Menurut Ustaz SArwat, kalau sekadar menyentuh wanita yang tidak halal itu saja sudah diancam dengan ditusuk dengan jarum besi, apalagi sampai bersalaman, di mana satu sama lain saling menggenggam tangan. Tentu dari sisi hukumnya sudah jelas jauh lebih haram lagi.
“Dan ancaman ditusuk kepala ini jelas merupakan bentuk hukuman yang sadis di dalam neraka. Tidaknya ada hukuman yang sadis di neraka, kecuali level keharamannya itu tinggi serta level dosanya bukan dosa biasa, melainkan termasuk dosa besar,” kata Ustaz Sarwat dikutip dari laman resmi Rumah Fiqih Indonesia.
Selain dua dalil di atas, ada juga dalil lain dengan nalar dan logika. Para wanita yang bukan mahram itu kalau dilihat saja sudah haram hukumnya, maka apalagi kalau disentuh, tentu lebih haram lagi hukumnya. Dan itulah yang dikatakan oleh Al-Imam An-Nawawi (w. 676 H) rahimahullah. Beliau menuliskan pendapatnya di dalam kitab Al-Majmu' Syarah Al-Muhadzdzab sebagai berikut:
كل من حرم النظر إليه حرم مسه وقد يحل النظر مع تحريم المس فانه يحل النظر إلى الاجنبية في البيع والشراء والاخذ والعطاء ونحوها ولا يجوز مسها في شئ من ذلك
Setiap yang diharamkan untuk dipandang, maka haram untuk disentuh. Namun, ada kondisi yang membolehkan seseorang memandang, tetapi tidak boleh menyentuh, yaitu ketika bertransaksi jual beli, ketika serah terima barang, dan semacam itu. Namun, sekali lagi, tetap tidak boleh menyentuh dalam keadaan-keadaan tadi.
Pendapat yang Membolehkan
Yang dimaksud dengan membolehkan di sini tentu saja masih dalam batas koridor yaitu tidak menimbulkan syahwat, tidak dengan berduaan (khalwah) dengan lawan jenis yang bukan mahram serta tidak menimbulkan fitnah atau bahan pembicaraan kotor di tengah manusia.
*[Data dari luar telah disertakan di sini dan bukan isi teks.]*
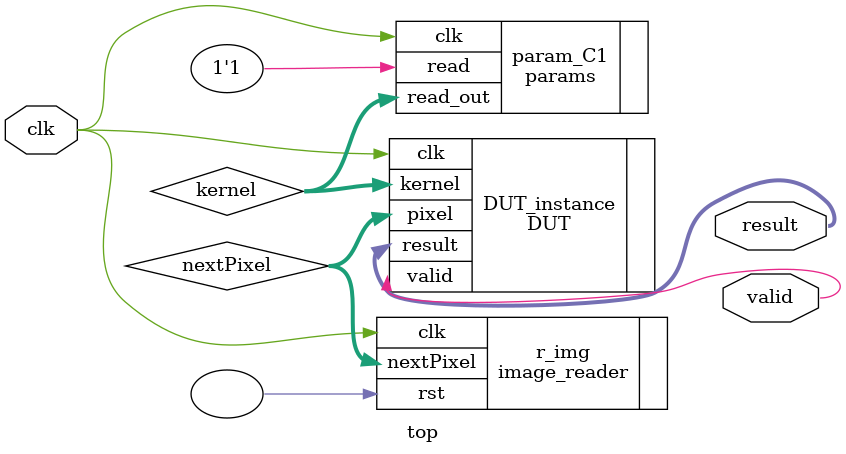
<source format=sv>
`timescale 1ns / 1ps

module top(
        input clk,
        output [OUT_WIDTH-1:0 ] result,
        output valid
    );
    
    parameter NUMPIXELS = 1024;
    parameter BIT_WIDTH = 8;
    parameter PARAMS_NUM = 26;
    parameter FILTER_NUM = 6;
    parameter COL = 5;
    parameter IN_WIDTH = 8;
    parameter OUT_WIDTH = 32;
    parameter IMAGE_PATH = "/home/quocna/project/uvm_conv/data/image32x32.list";
    parameter PARAM_PATH = "/home/quocna/project/uvm_conv/data/kernel.list";
    
    reg [BIT_WIDTH-1:0] nextPixel;
    image_reader #(.NUMPIXELS(NUMPIXELS), .BIT_WIDTH(BIT_WIDTH), .FILE(IMAGE_PATH)) r_img(
        .clk(clk),
        .rst(),
        .nextPixel(nextPixel)
    );

    //Read params
    reg [0:PARAMS_NUM*BIT_WIDTH-1] kernel;
    
    params #(.BIT_WIDTH(BIT_WIDTH), .SIZE(PARAMS_NUM), .FILE(PARAM_PATH)) param_C1(
        .clk(clk),
        .read(1'b1),
        .read_out(kernel)
    );
    
    DUT #(
        .COL(COL),
        .BIT_WIDTH(BIT_WIDTH),
        .IN_WIDTH(IN_WIDTH),
        .OUT_WIDTH(OUT_WIDTH)
    ) DUT_instance (
        .clk(clk),
        .pixel(nextPixel),
        .kernel(kernel),
        .result(result),
        .valid(valid)
    );
endmodule
</source>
Contohnya seperti bersalamannya dua pejabat resmi negara dalam acara resmi yang dihadiri oleh orang banyak, di mana tidak dimungkinkan terjadinya syahwat, khalwat serta fitnah. Adapun dalil yang menjadi landasan pendapat ini antara lain :
1. Dua Kritik Atas Kisah Bai'at Wanita
Peristiwa Baiat Wanita dimana Rasulullah SAW disebutkan tidak menyentuh atau tidak menjabat tangan para wanita ternyata dikiritisi oleh pihak yang membolehkan dengan dua masalah:
a. Kritik Atas Keshahihannya
Menurut mereka kisah tidak bersalamannya Nabi SAW dengan para wanita di dalam baiat itu ternyata tidak satu versi, namun ada beberapa versi. Kalau kalangan yang mengharamkan meyakini bahwa dalam peristiwa itu Rasulullah SAW menolak untuk bersalaman dengan para wanita, maka versi yang lain malah menyebutkan beliau SAW justru bersalaman dengan para wanita.
b. Kritik Atas Istidlalnya (Cara Penyimpulan Hukumnya)
Seandainya secara sanad diterima bahwa Rasulullah SAW memang tidak bersalaman dengan wanita dalam peristiwa itu, bukan berarti hal itu menjadi dasar untuk mengharamkan. Sebab ada kadaih bahwa at-tarku (الترك), yaitu ketika Nabi SAW meninggalkan suatu pekerjaan, tidak lantas berarti hukumnya haram.
Sebab ada banyak sekali perbuatan yang ditinggalkan oleh Rasulullah SAW, seperti ketika beliaw SAW sengaja tidak makan daging dhab (hewan mirip biawak), tetapi membiarkan para shahabat memakannya.
“Maka hukumnya disepakati bahwa hewan itu tidak haram. Sebab kalau haram, pastilah beliau SAW melarang para shahabat memakannya. Di sini jelas sekali bahwa tidak mentang-mentang Nabi SAW meninggalkannya, bukan berarti lantas hukumnya jadi haram,” kata Ustaz Sarwat.